The Study of Religion

Religion

A major category-concept of social life, religions take many forms. The world’s major religions include Judaism, Christianity, Islam, Hinduism, Buddhism, and Confucianism. In addition, people often practice a range of smaller, more local, faiths. Some of these are more like folk traditions than any of the major religions.

Sociological perspectives on religion have examined its consequences for societies and individuals. For example, Max Weber emphasized the role of religion in the rise of capitalism. Other sociologists have focused on the ways that religious beliefs and practices shape human morals, and that organized religions can play a powerful role in instilling guilt and fear.

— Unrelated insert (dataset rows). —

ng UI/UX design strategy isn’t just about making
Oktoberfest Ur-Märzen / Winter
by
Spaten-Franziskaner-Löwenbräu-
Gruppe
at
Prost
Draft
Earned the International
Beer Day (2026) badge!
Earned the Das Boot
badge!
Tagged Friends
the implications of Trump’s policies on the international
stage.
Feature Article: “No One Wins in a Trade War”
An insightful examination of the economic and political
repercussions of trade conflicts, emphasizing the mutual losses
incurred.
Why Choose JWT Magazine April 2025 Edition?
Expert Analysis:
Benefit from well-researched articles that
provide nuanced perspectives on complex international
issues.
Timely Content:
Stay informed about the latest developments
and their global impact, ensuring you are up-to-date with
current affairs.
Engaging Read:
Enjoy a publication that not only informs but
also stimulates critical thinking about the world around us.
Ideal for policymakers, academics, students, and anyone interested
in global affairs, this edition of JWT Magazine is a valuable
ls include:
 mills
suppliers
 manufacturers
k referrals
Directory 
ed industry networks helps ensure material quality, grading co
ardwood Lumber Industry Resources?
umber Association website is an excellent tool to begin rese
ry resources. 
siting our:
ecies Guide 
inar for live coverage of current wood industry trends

Anthropologists, however, have been more concerned with the origins of religion and have tended to reject tidy theories that link it to modern secularism. The anthropologist Johann Jakob Bachofen’s pioneering work on a mother goddess, for example, unravelled puzzles in ancient law, mythology, and art through the idea of a matriarchal society.

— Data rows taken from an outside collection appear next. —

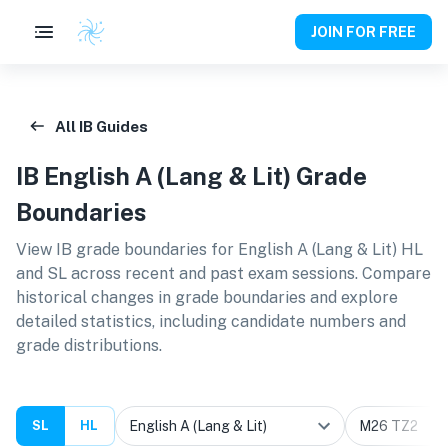
JOIN FOR FREE
All IB Guides
IB
English A (Lang & Lit)
Grade
Boundaries
View IB grade boundaries for
English A (Lang & Lit) HL
and SL
across recent and past exam sessions. Compare
historical changes in grade boundaries and explore
detailed statistics, including candidate numbers and
grade distributions.
SL
HL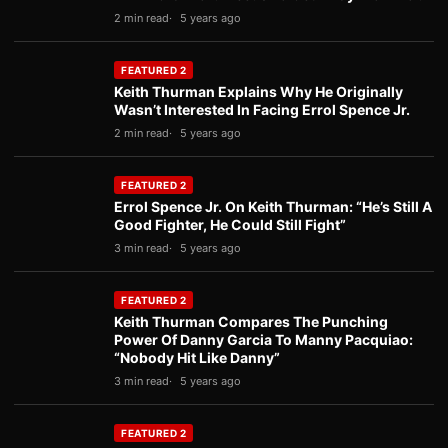
2 min read
5 years ago
FEATURED 2
Keith Thurman Explains Why He Originally
Wasn’t Interested In Facing Errol Spence Jr.
2 min read
5 years ago
FEATURED 2
Errol Spence Jr. On Keith Thurman: “He’s Still A
Good Fighter, He Could Still Fight”
3 min read
5 years ago
FEATURED 2
Keith Thurman Compares The Punching
Power Of Danny Garcia To Manny Pacquiao:
“Nobody Hit Like Danny”
3 min read
5 years ago
FEATURED 2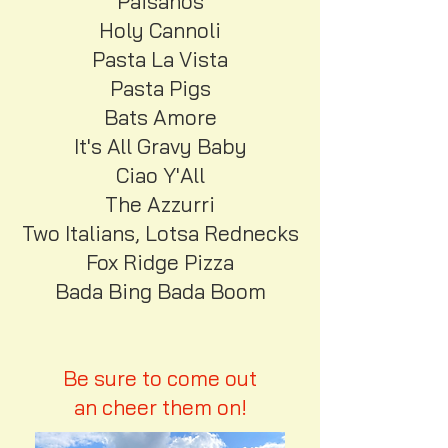
Paisanos
Holy Cannoli
Pasta La Vista
Pasta Pigs
Bats Amore
It's All Gravy Baby
Ciao Y'All
The Azzurri
Two Italians, Lotsa Rednecks
Fox Ridge Pizza
Bada Bing Bada Boom
Be sure to come out
an cheer them on!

The study of religion has also been enhanced by archaeological discoveries, especially those involving the great temples at Angkor Wat and Borobudur (Cambodia), Ellora and Ajanta (India), and the Great Stupa at Boudhanath, Kathmandu (Nepal). The scholarly study of architecture and art objects has also expanded the understanding of the roles that these plays in religion. As a result, scholars have been drawn to polythetic definitions of religion. These are based on the notion that the simplest functional or structural definitions will not suffice and that the study of religion needs to go beyond a mere lexical description of the concept.